Spend Resources to Stop Global Warming
- Strongly Support means you believe: Global warming is a serious threat that we should deal with immediately by raising carbon taxes,
raising CAFE standards, an pushing towards sustainable energy resources.
- Support means you believe: We should establish a market-based solution for excess carbon emissions, and the problem will be solved. The Kyoto Protocol should require developing countries' participation to make the solution work.
- Oppose means you believe: The cost of dealing with global warming is far higher than the potential damage, so we should do nothing. There's some evidence for global warming, but the effects are not certain. We should perhaps sign on to some international agreements, but make only minimal financial commitments for now.
- Strongly Oppose means you believe: There's no such thing as global warming - it's all natural climatic variation.
And if there is a problem, it won't affect us much, and we can deal with the problems as they arise.
This question is looking for your views on the environment in general. However you answer the above question would be similar to your response to these statements:
- Institute a Carbon Tax or increase the gasoline tax.
- Climate change is a serious problem that should be dealt with now.
- Implement the Kyoto Protocol and the Greenhouse Gas treaty.
- Spend resources on pollution control and on achieving clean air and clean water.
- Support and expand the Endangered Species Act.
- Greenhouse gases: Atmospheric gases which keep heat in, like greenhouse glass does. The most common greenhouse gas (GHG) is carbon dioxide (CO2), which comes from burning gasoline, wood, oil, etc. The evidence of rising CO2 levels is undisputed; the political dispute centers on how much of the rise is attributable to human activities versus how much is natural climatic fluctuation.
- Global Warming: Increase in worldwide temperature due to excess emissions of greenhouse gases. A few degrees rise in temperature, in theory, would cause rising sea levels, more extreme weather, and climate change around the world. The evidence of rising temperatures is undisputed; the political dispute centers on and whether it will change the climate and whether we can or should do something about it.
- Climate Change Treaty: The basic international treaty on reducing greenhouse gas emissions was signed by the US and 182 other countries in 1992. It set up a framework for later protocols. Also known as the Rio Treaty or Greenhouse Gas Treaty.
- Kyoto Protocol: The follow-up to the Climate Change Treaty which sets GHG reduction targets for the US and other developed countries. Completed in 1998, the US has not yet signed (Argentina is the largest economy to have signed). This is politically controversial because it would require the US to cut CO2 emissions, which is potentially costly.
Pollution Control vs. Cost Control
- Endangered Species Act (ESA): 1973 law prohibiting activities that harm endangered plants or animals or their habitats. Which species are threatened & endangered are listed or delisted by the Secretaries of Interior & Commerce. The controversy comes from limitations on private property to protect one species.

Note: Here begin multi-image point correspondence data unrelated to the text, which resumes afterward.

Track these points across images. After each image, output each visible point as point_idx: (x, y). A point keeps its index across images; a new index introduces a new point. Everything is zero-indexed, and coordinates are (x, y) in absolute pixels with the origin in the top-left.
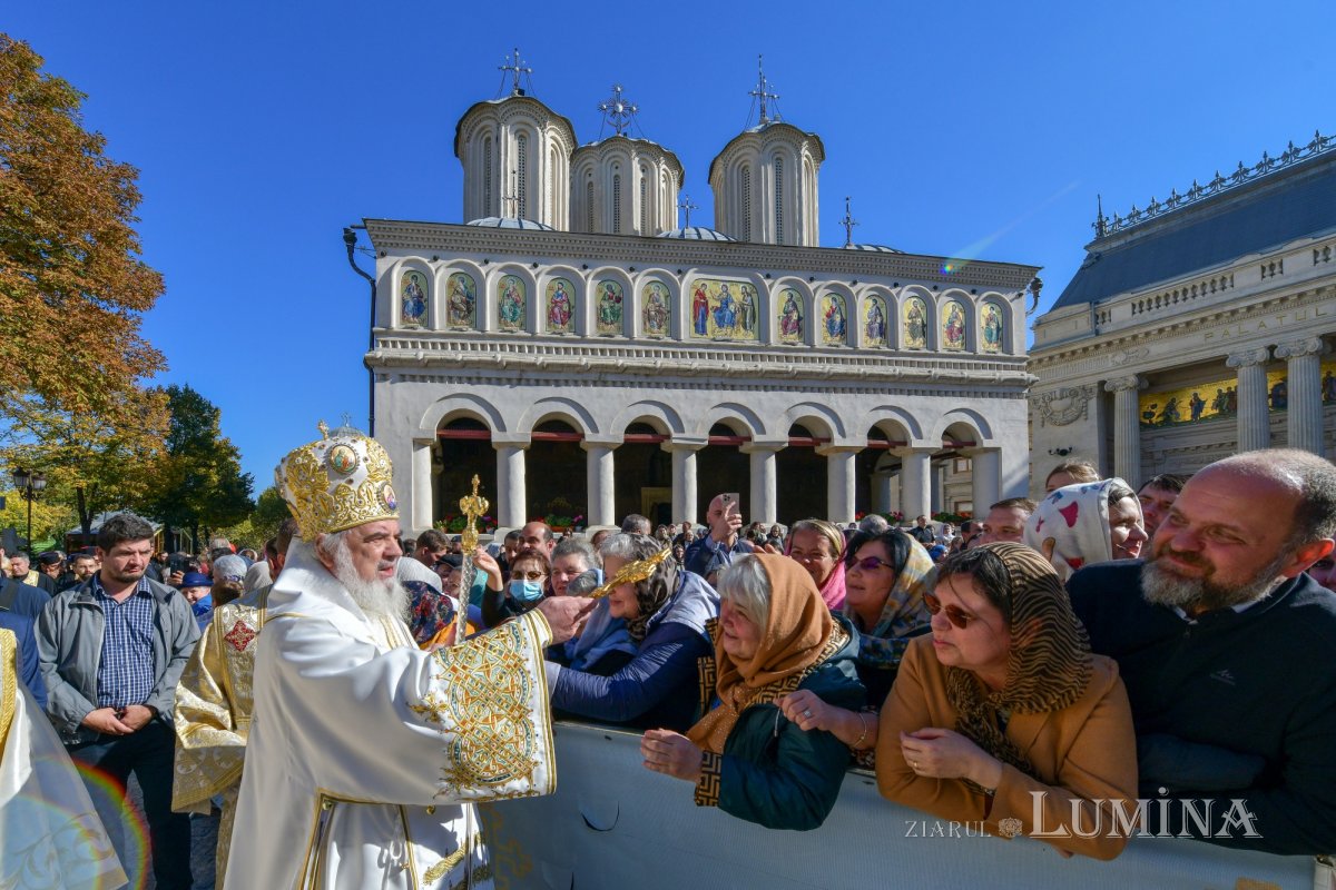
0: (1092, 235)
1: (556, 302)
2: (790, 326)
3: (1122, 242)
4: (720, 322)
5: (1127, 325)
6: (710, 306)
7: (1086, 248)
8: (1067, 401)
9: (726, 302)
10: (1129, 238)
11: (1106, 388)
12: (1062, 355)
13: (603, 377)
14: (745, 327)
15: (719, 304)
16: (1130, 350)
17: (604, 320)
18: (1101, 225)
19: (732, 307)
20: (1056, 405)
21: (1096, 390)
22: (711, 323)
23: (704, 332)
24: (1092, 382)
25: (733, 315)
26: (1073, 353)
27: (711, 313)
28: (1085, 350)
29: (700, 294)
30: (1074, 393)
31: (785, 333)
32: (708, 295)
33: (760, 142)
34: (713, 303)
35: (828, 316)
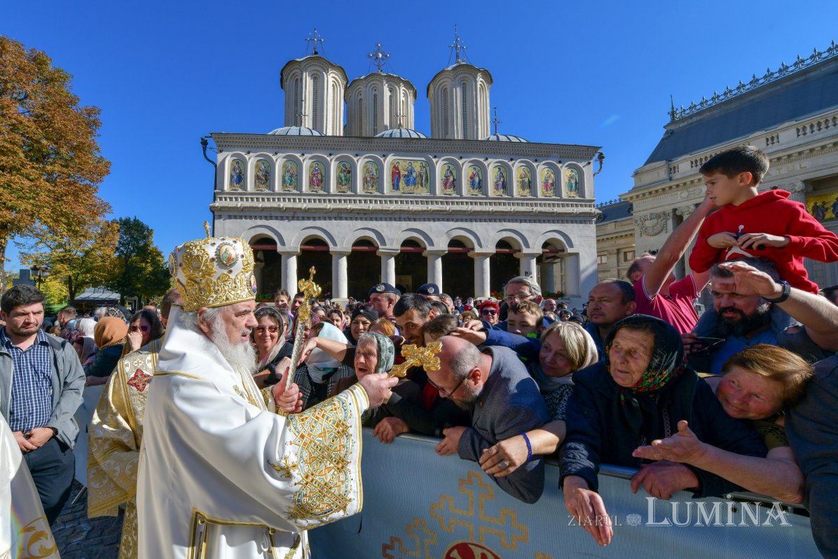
0: (668, 119)
1: (314, 174)
2: (448, 185)
3: (686, 123)
4: (407, 183)
5: (689, 174)
6: (401, 174)
7: (665, 127)
8: (655, 221)
9: (411, 172)
10: (690, 121)
11: (678, 213)
12: (650, 193)
13: (339, 215)
14: (422, 185)
15: (406, 173)
16: (691, 189)
17: (340, 183)
18: (673, 114)
19: (414, 175)
20: (648, 223)
21: (671, 214)
22: (402, 184)
23: (398, 188)
24: (669, 209)
25: (415, 179)
26: (657, 191)
27: (402, 178)
28: (664, 189)
29: (396, 168)
30: (658, 216)
31: (445, 188)
32: (400, 168)
33: (452, 75)
34: (403, 173)
35: (471, 178)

- Takings: The federal government is allowed to take private property when it serves the public interest (via eminent domain) but must pay fair market value. When the ESA regulates private property use (such as disallowing development), the value is decreased even though the property is not fully taken. The takings controversy concerns how much the government should pay to property owners when their property is only partially taken.
- The Clean Air Act: (CAA) regulates industrial smokestacks and other sources of smog, acid rain, and other air pollutants. The CAA uses numerous market incentives, including pollution permits that are traded on open markets, to minimize costs.
- The Clean Water Act: (CWA) regulates point-source (sewage pipes) and non-point-source (land and road runoff) water pollution. The EPAs approach since the early 1990s is watershed-based, which means cooperating across political boundaries.
- CAFE standard: The Corporate Average Fuel Economy requires that all automobile
manufacturers maintain an average of 28 miles per gallon (mpg) for all vehicles sold.
- Command-and-control: Standardized regulations with central enforcement (usually by EPA), as opposed to market-based incentives.